Warum das Vorhaben gerade mit Blick auf den Klimawandel von Bedeutung ist, erläuterte NABU-Geschäftsführer Harthun. Wer den Wald sich selbst überlasse, gebe ihm die Chance, sich selbst zu verjüngen. Auf 90 Prozent der Flächen funktioniere die Wiederbewaldung auf diese Weise, so Harthun, der auf Erfahrungen aus anderen Gebieten verwies. Zudem entstünden durch die Naturverjüngung klimabedingt angepasstere Baumarten.

Es sei wichtig, der Natur mehr Raum zu lassen, so der NABU-Geschäftsführer. Das gelte auch für jene Waldbereiche, die Kommunen forstwirtschaftlich nutzten. »Weniger räumen, weniger fällen, weniger pflanzen« laute das Motto, das Städte und Gemeinden berücksichtigen sollten.

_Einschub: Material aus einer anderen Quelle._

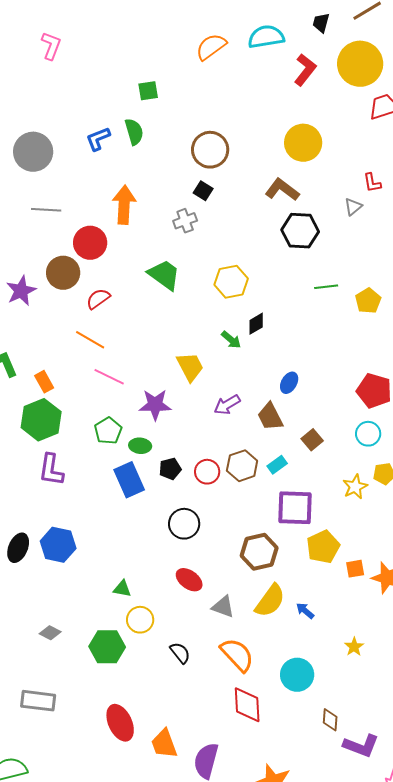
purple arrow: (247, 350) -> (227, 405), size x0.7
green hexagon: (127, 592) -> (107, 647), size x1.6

NABU-Landesvorsitzender Eppler sprach mit Blick auf das Vorhaben von einem »hervorragendem Beitrag zum Klimaschutz«, weil Bäume und Böden in alten Beständen mehr CO2 binden, so Eppler. »Ich würde mich freuen, wenn der Hungener Stadtwald Teil des Wilnisgebietes wird.« Laut Eppler eine bedeutende Arrondierung, da so eine zusammenhängende Waldwildnis von über 1200 Hektar geschaffen würde - die zweitgrößte in Hessen. Ein Pfund auch mit Blick auf den Tourismus in der Schäferstadt, wo bereits seit Jahren auch auf die naturnahe Erholung gesetzt wird.